== やること ==
慈光寺から登山道の入り口までの道のりを書いた文章を、一字も変えずに全部そのまま書き写してください。

== 元の文章 ==
==*==

以前来た時にはまだ自動車も入れる形だったが、今回は完全に自動車は入れない。
ただ、寺に用事のある檀家さんなどは乗り入れできるらしかった。
前は気がつかなかったが、おやおや、杉にも見どころがある。
この杉は龍神杉というそうで、枝が龍に見えるとか。
その枝のアップが右。
というか、すでに枯れているだろう枝がずっとあの形で落ちないでいるほうが奇跡かと思う。
9時30分 慈光寺を通り過ぎて、道がカーブする突き当りにある登山道入り口に到着。前にもここから登ったはずなんだが、覚えていない。
左写真の建物のすぐそばに杭が立っていて、「白山 尾根線」と矢印が書かれているので、ここで間違いないと分かる。

==*==

== 抜き出した記録 ==
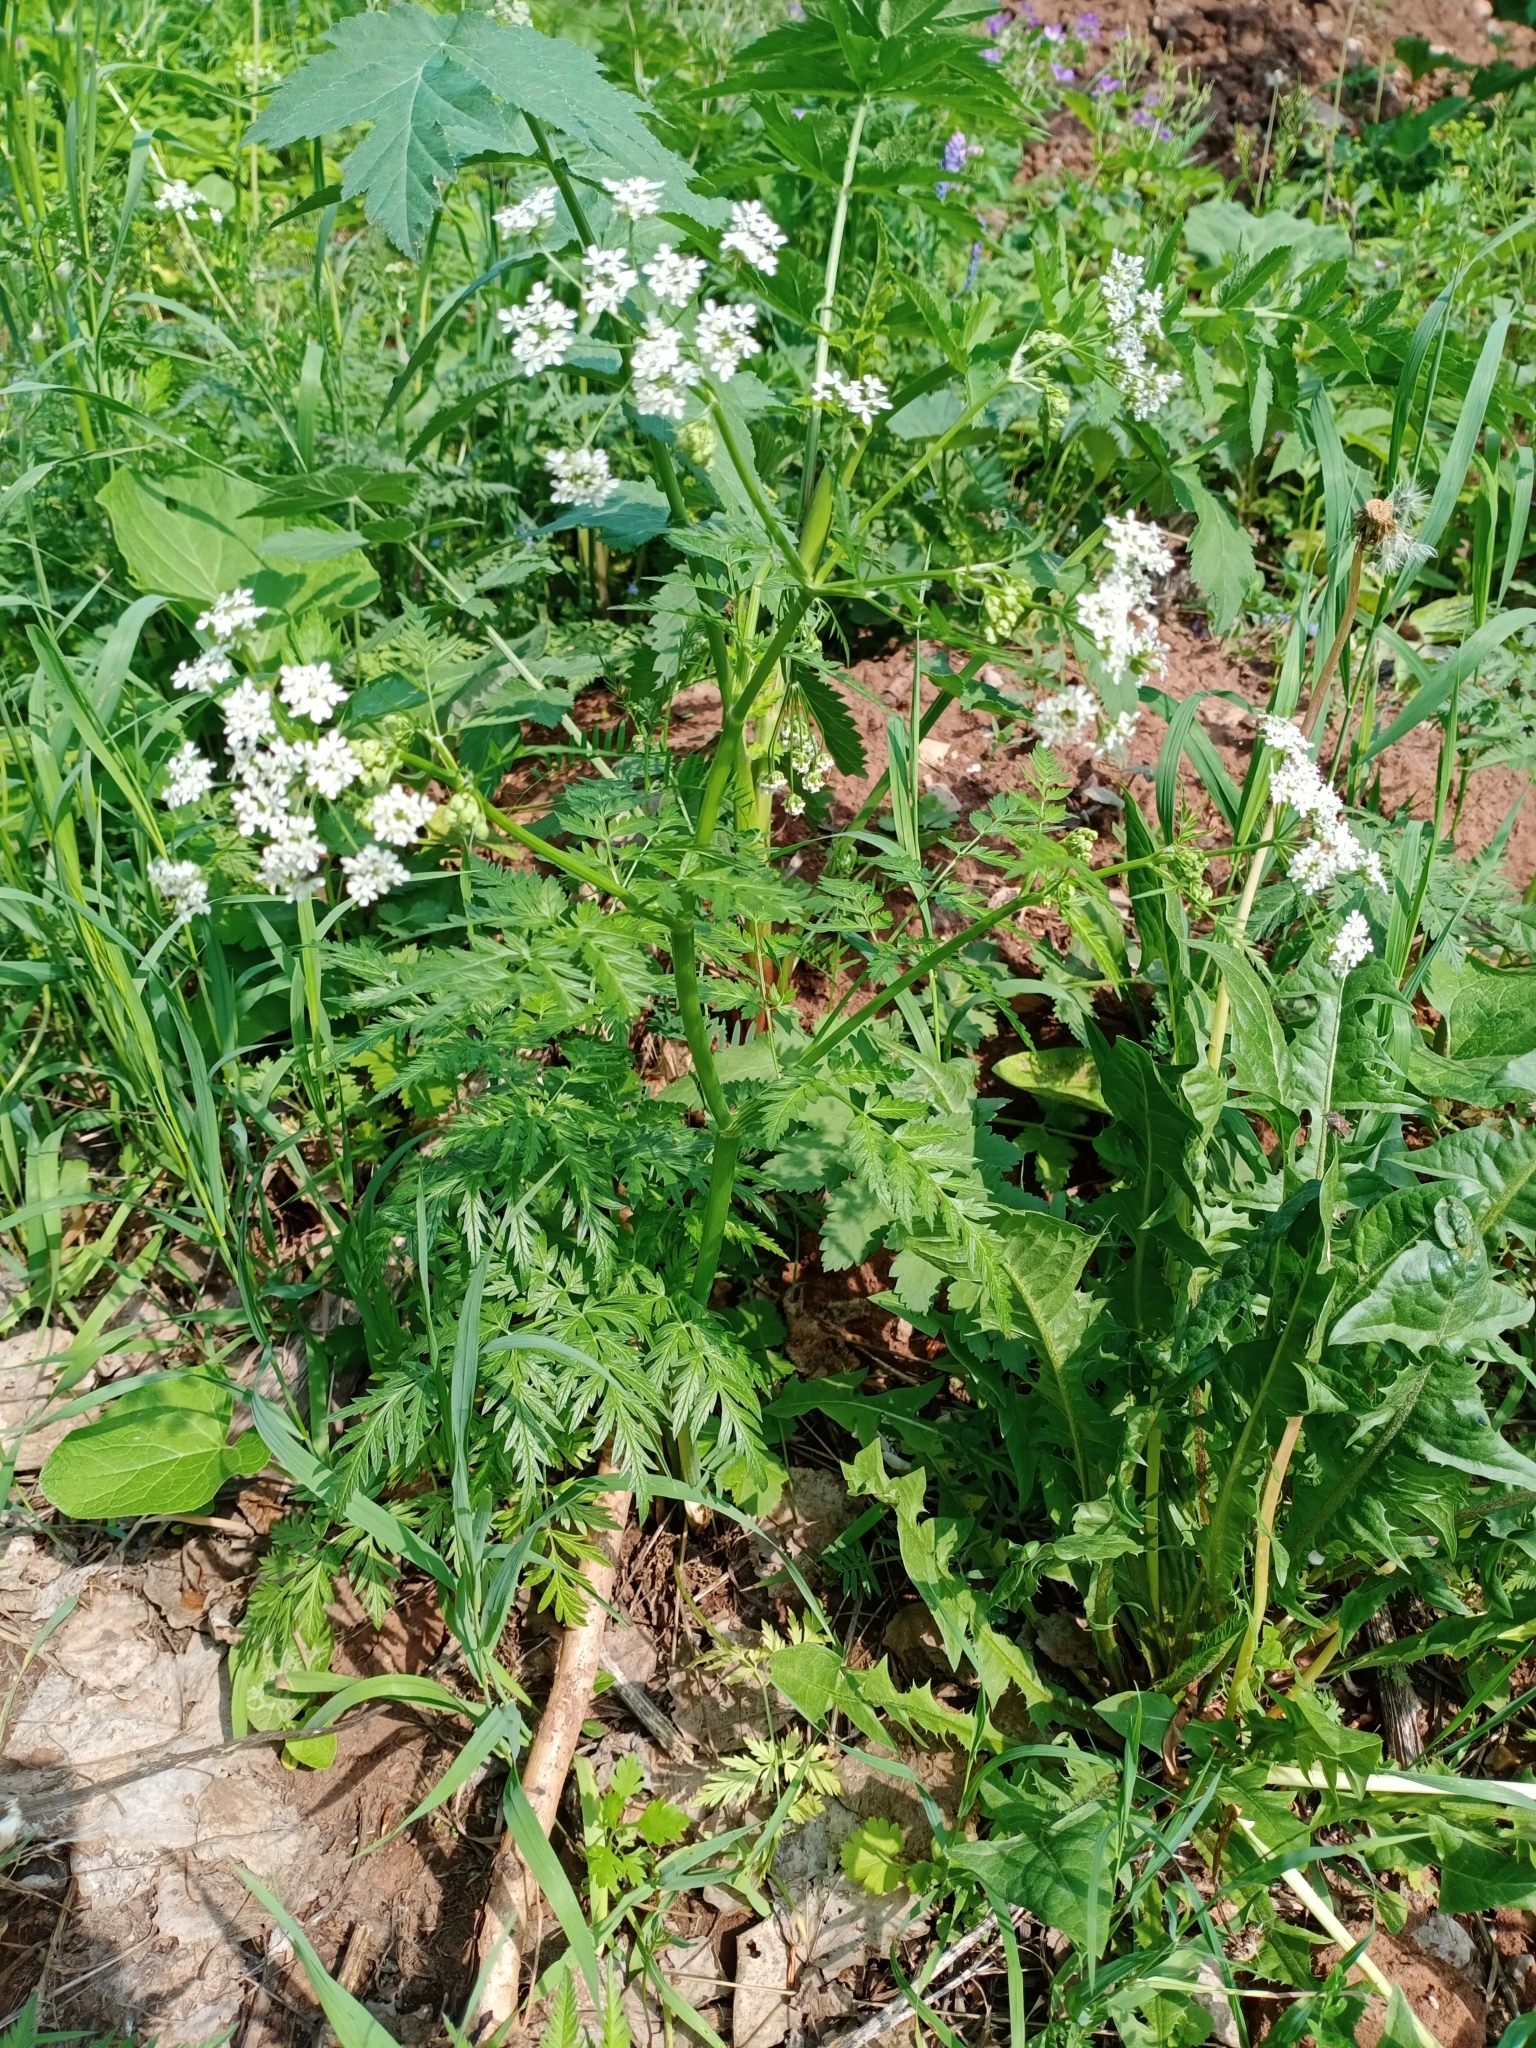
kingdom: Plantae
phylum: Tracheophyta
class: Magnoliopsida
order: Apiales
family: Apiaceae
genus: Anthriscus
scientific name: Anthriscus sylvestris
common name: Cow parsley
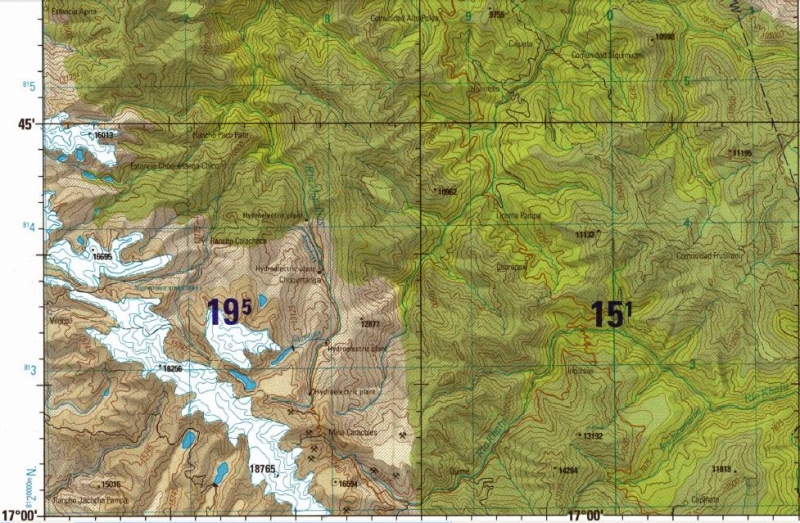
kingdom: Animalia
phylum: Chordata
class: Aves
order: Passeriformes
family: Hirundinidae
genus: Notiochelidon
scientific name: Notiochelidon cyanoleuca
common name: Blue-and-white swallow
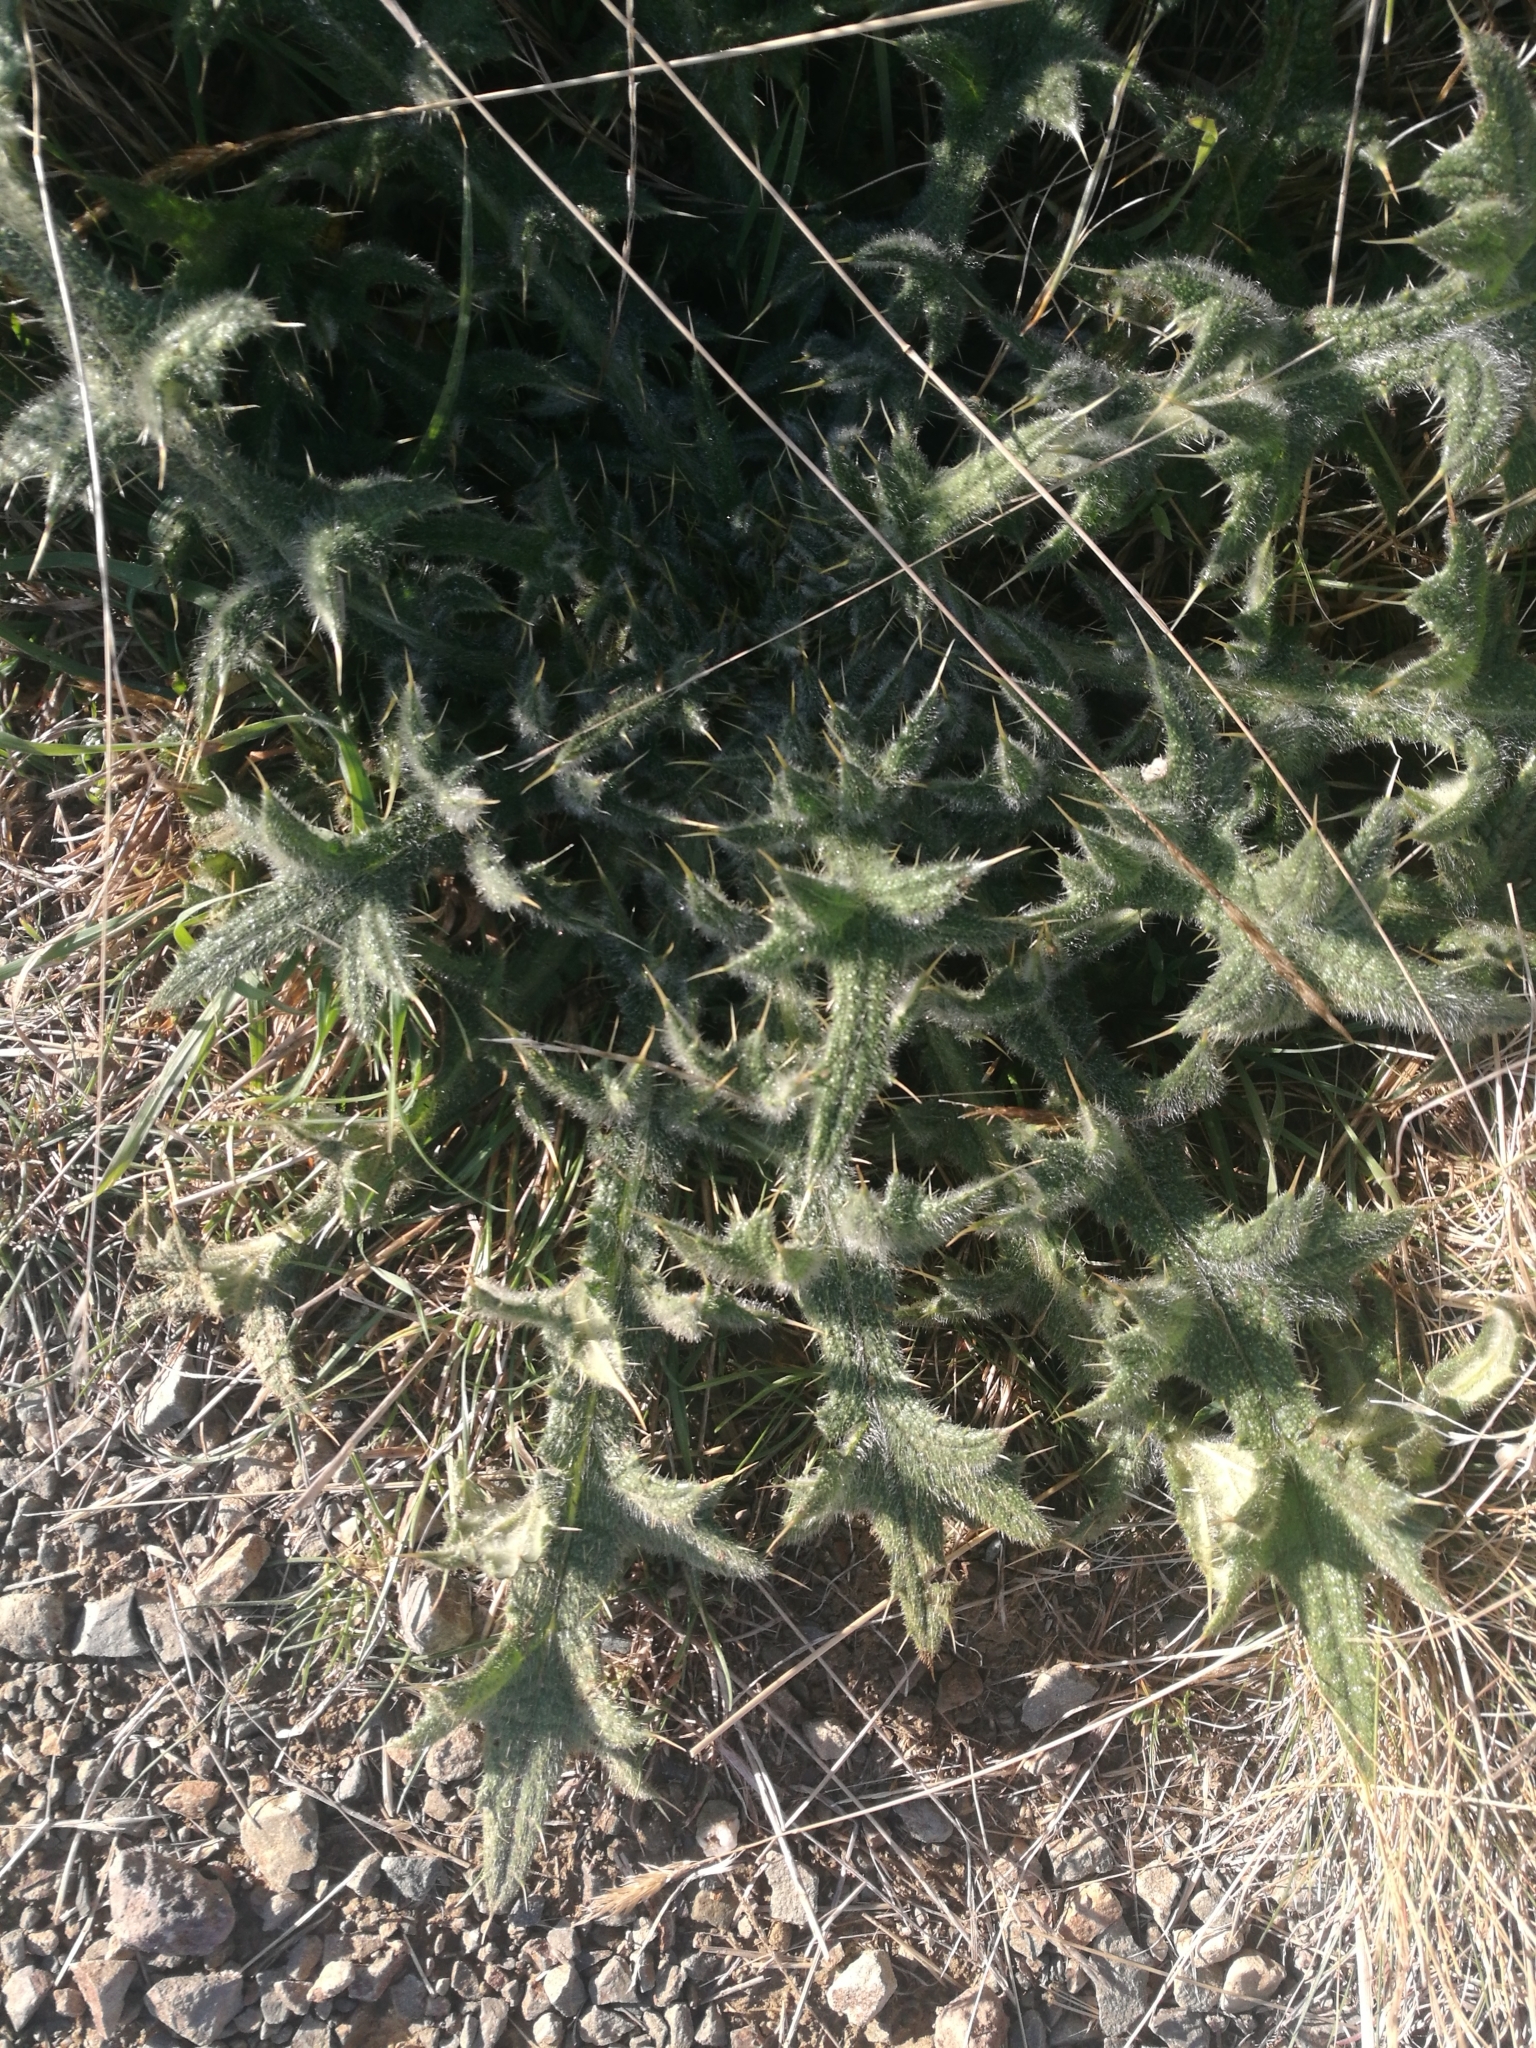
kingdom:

==*==

== 答え ==
以前来た時にはまだ自動車も入れる形だったが、今回は完全に自動車は入れない。
ただ、寺に用事のある檀家さんなどは乗り入れできるらしかった。
前は気がつかなかったが、おやおや、杉にも見どころがある。
この杉は龍神杉というそうで、枝が龍に見えるとか。
その枝のアップが右。
というか、すでに枯れているだろう枝がずっとあの形で落ちないでいるほうが奇跡かと思う。
9時30分 慈光寺を通り過ぎて、道がカーブする突き当りにある登山道入り口に到着。前にもここから登ったはずなんだが、覚えていない。
左写真の建物のすぐそばに杭が立っていて、「白山 尾根線」と矢印が書かれているので、ここで間違いないと分かる。